AFTERSHOCK 2017 : A Music Festival With a Lack of Identity?


 

While it’s still fresh in my brain, I would like to speak to my experience at Aftershock 2017 here in our hometown of Sacramento, CA. It’s been several years now since Danny Wimmer Presents started bringing this monstrosity of a music festival to Sacramento and all in all it’s been relatively underwhelming year to year personally for me. Don’t get me wrong, there have been highlights each year for me, and maybe it’s the metalhead in me that’s speaking up about this festival, but I’d like to offer some insight into why I feel the way I do.

Sacramento is a weird music town, period, point blank. If you don’t live here, then you don’t know, but anyone that’s worked in a local venue or been in a local band will tell you that this town is incredibly weird, especially when it comes to Hard Rock and Metal. Kids will come out in full force, and by kids, I mean the under 21 crowd. They will come out and support their friend’s bands and will support their favorite bands they love, which is what happens at Aftershock. The problem is that the festival tends to alienate the older more underground metal crowd that will always come out and support if you give them a reason, and will spend more money on booze because it’s generally an older crowd.

The problem being that this year on Saturday you had a ton of rock, hip-hop(?), and radio-friendly bands, and then you mix in Gojira and Mastodon, which I’m assuming is just merely to satisfy people that are the likes of me. Unfortunately, that didn’t satisfy me but instead did the opposite, and I heard many discussions throughout the day from people sitting down drinking beers waiting for real metal to come on complaining about the lack of really good metal such as Gojira and Mastodon. Sunday I showed up late due to some personal things, but also because I had no desire to sit through a whole day just to wait for Ozzy.

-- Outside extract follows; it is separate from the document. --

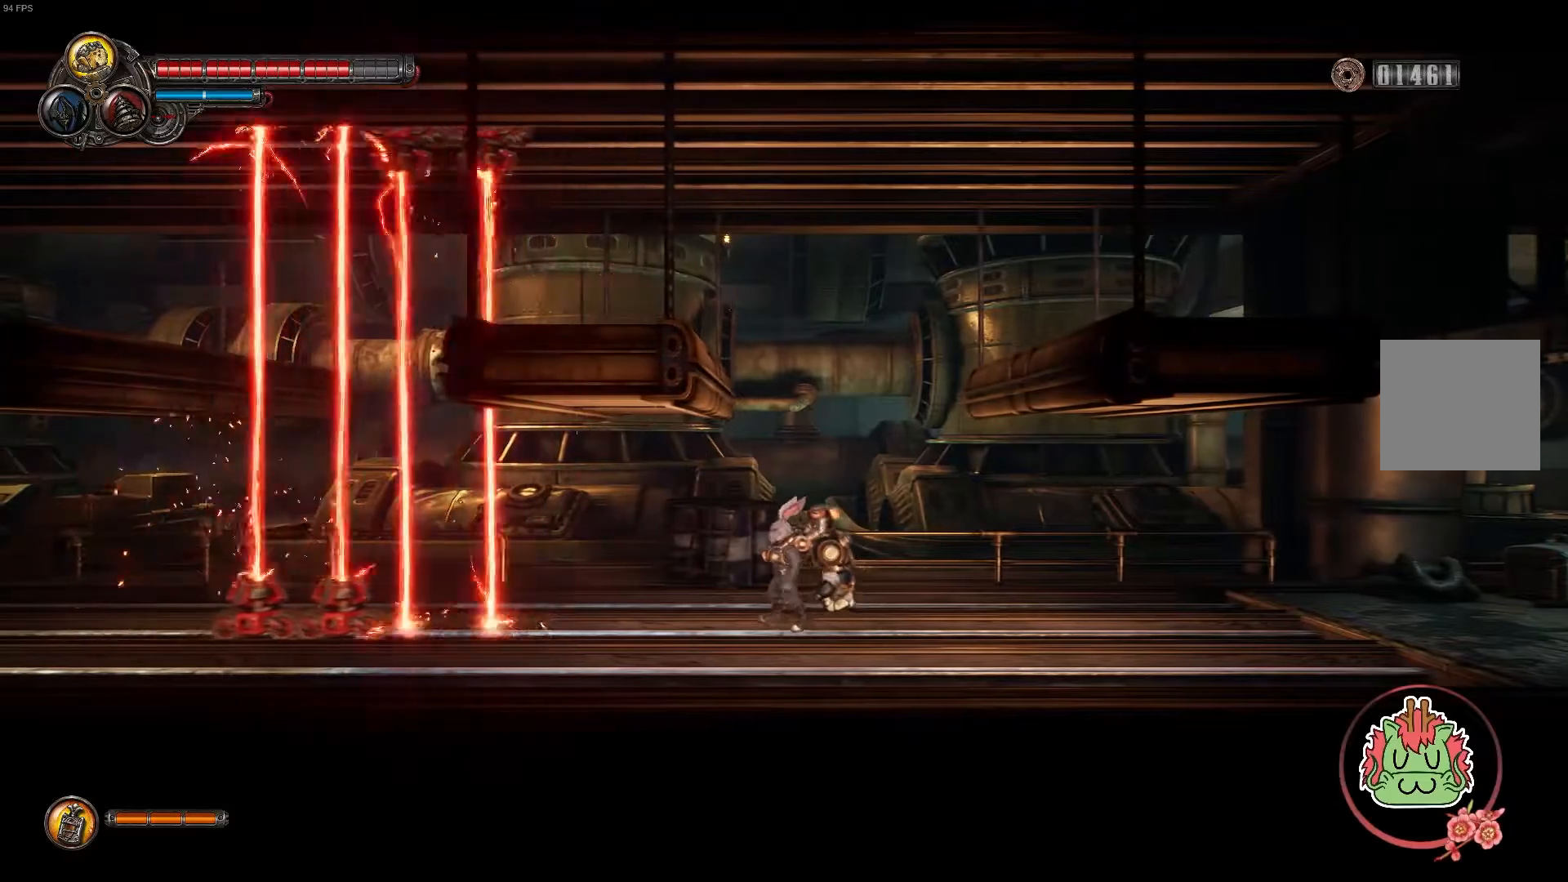
{"buttons": [], "left_stick": "center", "right_stick": "center", "events": [[283, "left_stick", "center"]]}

Please see Ozzfest Meets Knotfest, and you’ll see that Metal, real metal, stacked metal shows are making money, but I guess so is Aftershock. I just feel that Aftershock has become somewhat a mirror image of the city it’s in when we talk about live music – it doesn’t have an identity, and in that confusion not having an identity alienates a lot of people that are willing to spend even more money.
Now the positive since I’ve drawn you in with my biased negativity. NIN and Ozzy were a clear massive huge mondo win. NIN played a ton of great hits, and I haven’t seen that large of a crowd that charged up in a long time. Trent sounded better than I’ve heard him in quite some time and brought a basic, but insanely thoughtful light/stage show with them that really worked for that set of songs. It truly brought me back to realizing why I loved NIN all those years ago when The Downward Spiral first came out. Kudos.

Ozzy was well, Ozzy basically, I’ve now seen him 16 times, mostly on Ozzfest’s, but I always make a point to catch him everywhere because he’s such a presence on stage, a true living legend. I can’t say how many times I’ve seen Zakk Wylde but let’s say a lot. This Ozzy set was your basic, fun, energized Ozzy set, but the crowd in Sacramento, you could tell down in the pit has been waiting a long, long time for the madman to return to a city that he’s canceled more shows than played. I was standing next to one man around his mid 30’s that started crying, crying when Ozzy came out, this is the effect that he has on crowds, and this isn’t the first time I’ve seen it. I would say the only difference I saw in this Ozzy set was a moment when Zakk walked down into the crowd and went into what had to be a 20-minute guitar solo and Ozzy crossed his arms staring out at the crowd and then said very quietly, “Zakk Wylde Ladies and Gentleman.” It was that moment that I realized, and maybe I’m making some assumptions here, but perhaps Ozzy realized that he can’t control Zakk anymore, that Zakk Wylde is a brand, an uncontrollable monstrosity of a guitarist brand, not just Ozzy Osbourne anymore. In fact, I would go as far as to say that it genuinely is Ozzy and Zakk, a brand forged together over the years, the ones that understand each other better than any other duo.

Either way, Aftershock 2017 was a clear win for Danny Wimmer and a clear win for the city of Sacramento, but I fear that if it doesn’t find it’s identity soon, that it may never be able to recover with certain fan bases, and I want the best for this festival, I want to see it grow bigger and badder and I do believe that as far as headliners go, they’re in the right direction, but please, give us obscure metal and watch the crowds grow, stack the lineups a bit differently and take a note from Ozzfest meets Knotfest side stages, they did an incredible job this year putting together the lineup and start to carve out an identity for this festival and in turn Sacramento, and please no more Five Finger Death Punch.